WHAT IS ASKED.
1. In the article about the children's church in Ada, Okla., what age range were the boys and girls who came forward at the first service?
2. Carry on the article about the children's church at Ada, Okla. from its last sentence.

7 February, 2023

Throwback Thursday: ‘A Little Folks’ New Testament Church’ (1932)

by | 1 December, 2022

‘A Little Folks’ New Testament Church’ 

They have their “elders” and “deacons” and their own minister. They observe the Lord’s Supper. They make their gifts. Best of all they do genuine personal work.  

September 17, 1932; p. 1
By R. R. Yelderman (Wellington, Kan.) 
(This article has been adapted and shortened.) 

Every Sunday morning one or more dust-covered automobiles drive to the First Christian Church at Ada, Okla. They have come from a distance of one hundred to three hundred miles to see a New Testament church composed entirely of children. As far as we have been able to ascertain, there is no other such church in America as the one in this Oklahoma town. 

ITS ORIGIN 

Nearly two years ago, when Mr. And Mrs. Leslie G. Smyth came to minister for the Ada Church of Christ, the children’s problem almost floored them. It was pitiful to see the little ones leaving God’s house following the regular Bible-school session. The minister and his wife had visited many so-called “children’s churches,” but found that they did not function as churches. After much visitation, discussion and prayer, they hit upon the plan of organizing a genuine New Testament church whose members must consist only of baptized believers.  

Mrs. Smyth, being an ordained Christian minister, volunteered her services. The first service was carefully planned, so that it would function exactly as an adult church. Mrs. Smyth preached the sermon, extended the invitation, and a score or more of boys and girls between the ages of ten and twelve presented themselves as believers in Christ, and ready to obey the Lord in Christian baptism. 

This was done for several successive Sundays. Having now a nucleus with which to begin, a regular “church board” was organized. Certain ones of the older and more spiritual boys were chosen as “elders.” Others were selected as “deacons.” This “official board” issued Sister Smyth a “call” to become the minister of their church.

ROWS.
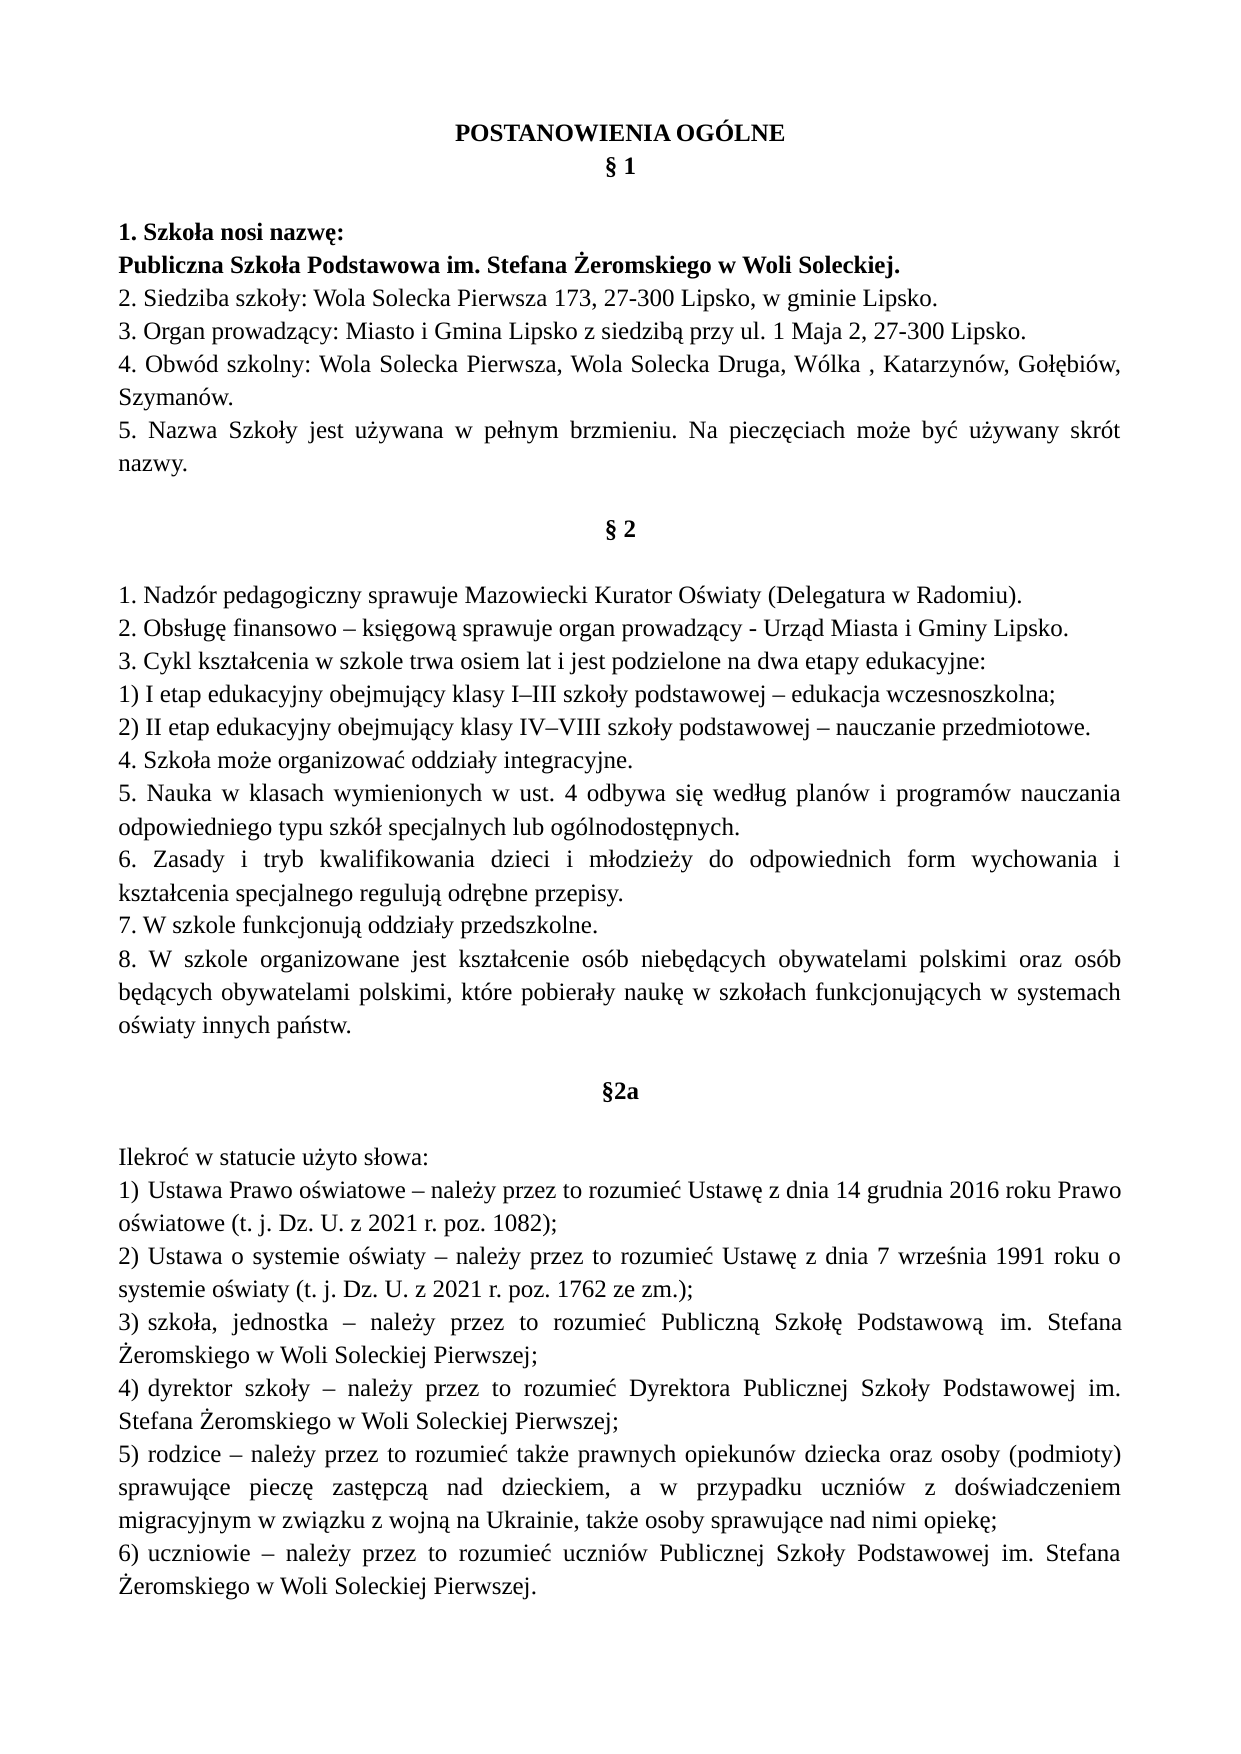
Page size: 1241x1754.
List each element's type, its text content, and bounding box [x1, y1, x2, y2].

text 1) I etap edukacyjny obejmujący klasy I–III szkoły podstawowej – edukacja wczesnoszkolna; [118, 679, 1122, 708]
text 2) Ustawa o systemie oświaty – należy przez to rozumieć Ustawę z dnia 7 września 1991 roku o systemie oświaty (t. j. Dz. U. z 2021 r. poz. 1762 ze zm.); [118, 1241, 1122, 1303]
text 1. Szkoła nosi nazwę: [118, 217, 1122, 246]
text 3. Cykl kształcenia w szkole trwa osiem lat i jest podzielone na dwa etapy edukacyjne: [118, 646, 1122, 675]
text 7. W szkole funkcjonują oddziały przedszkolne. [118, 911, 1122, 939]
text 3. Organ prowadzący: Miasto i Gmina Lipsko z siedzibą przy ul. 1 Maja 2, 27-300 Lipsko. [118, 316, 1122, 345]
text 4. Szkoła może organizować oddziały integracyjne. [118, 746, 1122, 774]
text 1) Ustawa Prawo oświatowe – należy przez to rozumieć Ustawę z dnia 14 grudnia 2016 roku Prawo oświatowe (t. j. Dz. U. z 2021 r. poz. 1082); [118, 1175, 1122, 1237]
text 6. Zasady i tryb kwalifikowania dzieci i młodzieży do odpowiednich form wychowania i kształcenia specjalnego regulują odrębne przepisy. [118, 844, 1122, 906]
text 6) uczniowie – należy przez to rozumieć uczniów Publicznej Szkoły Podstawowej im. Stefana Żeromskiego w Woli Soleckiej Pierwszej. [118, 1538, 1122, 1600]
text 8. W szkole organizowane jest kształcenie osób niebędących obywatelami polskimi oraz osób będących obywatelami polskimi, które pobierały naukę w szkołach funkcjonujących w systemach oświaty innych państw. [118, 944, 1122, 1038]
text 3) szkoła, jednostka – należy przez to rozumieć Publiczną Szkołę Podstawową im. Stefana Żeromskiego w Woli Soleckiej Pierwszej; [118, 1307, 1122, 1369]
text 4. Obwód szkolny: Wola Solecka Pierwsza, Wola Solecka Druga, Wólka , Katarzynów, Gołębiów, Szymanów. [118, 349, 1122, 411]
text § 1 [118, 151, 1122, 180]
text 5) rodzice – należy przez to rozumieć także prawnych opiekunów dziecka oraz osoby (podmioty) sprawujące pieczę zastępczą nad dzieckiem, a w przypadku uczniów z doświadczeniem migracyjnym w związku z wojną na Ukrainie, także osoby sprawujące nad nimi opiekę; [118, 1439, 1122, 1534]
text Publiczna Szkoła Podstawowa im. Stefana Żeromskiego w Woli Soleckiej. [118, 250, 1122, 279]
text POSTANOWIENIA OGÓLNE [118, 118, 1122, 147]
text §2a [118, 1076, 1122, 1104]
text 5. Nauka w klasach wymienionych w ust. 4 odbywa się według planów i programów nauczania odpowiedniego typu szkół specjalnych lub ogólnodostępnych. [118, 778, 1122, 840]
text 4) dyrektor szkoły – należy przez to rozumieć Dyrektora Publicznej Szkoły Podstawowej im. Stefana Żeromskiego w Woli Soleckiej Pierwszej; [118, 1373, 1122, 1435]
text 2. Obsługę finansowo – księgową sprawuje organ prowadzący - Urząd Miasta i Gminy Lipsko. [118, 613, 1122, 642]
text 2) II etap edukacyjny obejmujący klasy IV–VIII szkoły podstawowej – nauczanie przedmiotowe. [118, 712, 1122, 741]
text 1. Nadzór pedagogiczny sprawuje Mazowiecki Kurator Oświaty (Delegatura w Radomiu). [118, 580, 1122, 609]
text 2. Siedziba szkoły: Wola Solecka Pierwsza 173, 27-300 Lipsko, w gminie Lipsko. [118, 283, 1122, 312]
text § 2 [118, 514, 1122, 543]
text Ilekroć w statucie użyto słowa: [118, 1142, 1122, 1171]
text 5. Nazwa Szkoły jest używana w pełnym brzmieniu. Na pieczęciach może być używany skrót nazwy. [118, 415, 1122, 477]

---

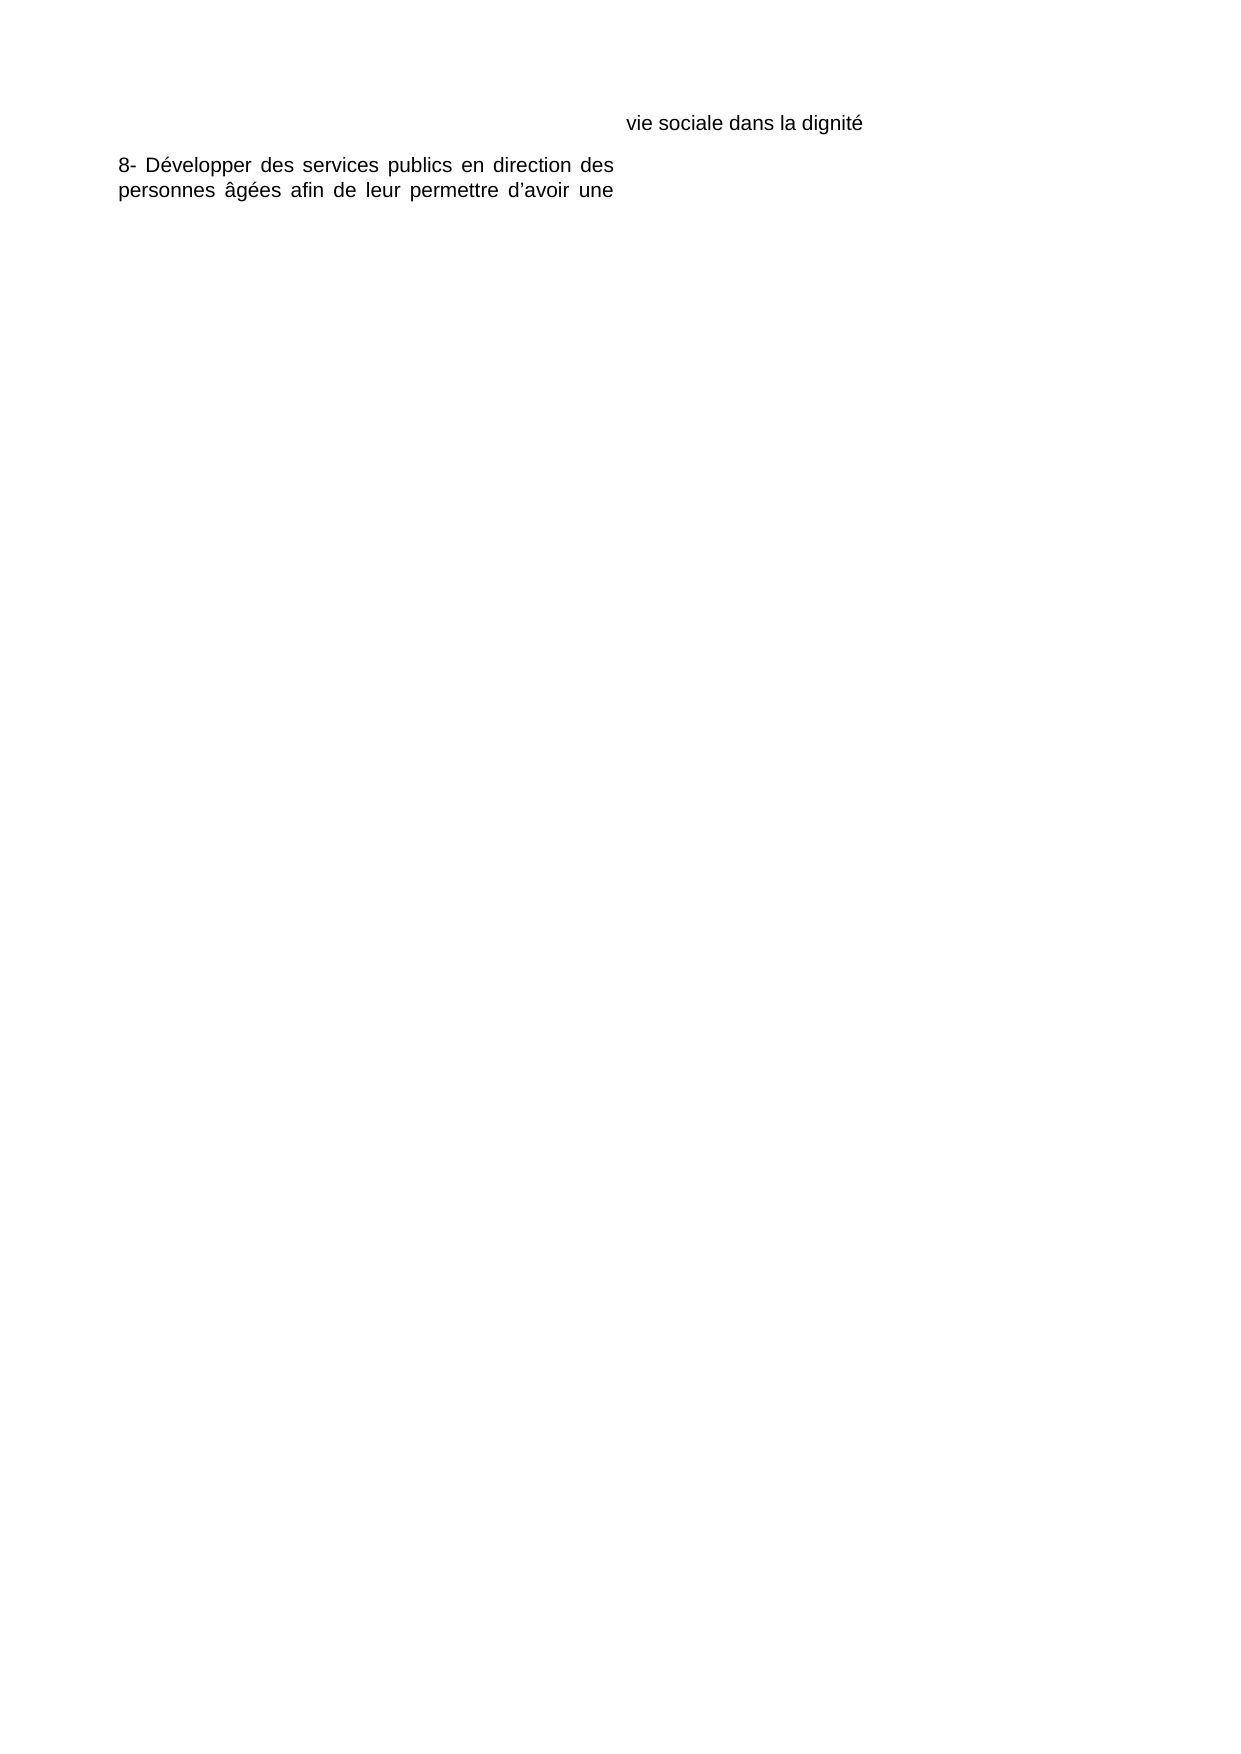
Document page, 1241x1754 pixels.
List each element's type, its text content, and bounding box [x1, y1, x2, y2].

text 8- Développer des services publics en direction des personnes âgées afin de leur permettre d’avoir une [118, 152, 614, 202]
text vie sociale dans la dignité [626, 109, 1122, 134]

WRITTEN ANSWERS.
1. They were between the ages of ten and twelve.

2.
Having started with a small beginning, this little New Testament church of baptized believers today has a membership of over one hundred members, and an average attendance of between 125 and 150 per Sunday.  

The worship service starts and closes exactly as in adult church. They have a “robed choir” of twenty-four members. The “Official Board” extended a call to Miss Dorothy Wood to become their choir director. She is spiritual, tactful and a most gifted young woman, having majored in music for this type of work with children. Miss Wood is also church secretary. She has a high standard for this little robed choir, and each one is required to attend regularly for rehearsal each week, or his place may be forfeited to another waiting child. Each Lord’s Day they present an anthem consisting of high-type music. Worshipfulness and dignity are the keynotes to the unusual success of this choir. 

THE COMMUNION SERVICE 

The communion service at Ada Christian Church is beautiful to behold. The communion hymn is sung; the little “elders” take their places at the Lord’s table; the “deacons” assume their proper positions; and, thanks being expressed for the loaf and the cup, the deacons pass the emblems to the congregation. Only those who are baptized believers partake. A spirit of reverence and deep silence prevails, so conscientious are the little elders, and so spiritual. 

HOW THE BOARD IS CHOSEN 

The minister, Mrs. Leslie G. Smyth, recommends to the adult advisory committee a certain group of the most spiritual children. They are elected for a period of two months. Little deaconnesses are also elected. They are chosen, not because of wealth or influence of their parents, but because of their clean Christian lives, their worshipful attitude and ability as soul winners. (Oh that elders and deacons in adult boards were selected always for clean lives, worshipful attitudes, and ability as soul winners! If that were done in every church in the land, all America would break forth into a spontaneous re­vival.) 

THEIR EQUIPMENT 

The little New Testament church, which meets from 11 to 12 A.M. (the same hours as the adult church), has its own “church worship room.” It has tiny pews especially designed for them and valued at more than $600. They have their communion table, and all other necessary appurtenances that go with a fully equipped, modern church of Christ. 

THE FRUITS OF THEIR LABORS 

In the past year exactly fifty souls have been brought to Christ through the personal efforts of these little Christians. Their minister teaches them to feel ashamed if they have made no effort to win some other boy or girl to Christ. Suppose nine thousand adult churches of Christ in America had each won fifty persons to Christ last year. We would have added exactly 450,000 new members to the flock of God. It simply puts us older ones to grief and shame. It should drive us to our knees, so that God could talk to our careless, indifferent, worldly hearts. Oh that we could have the fervor and the zeal of these little Christians!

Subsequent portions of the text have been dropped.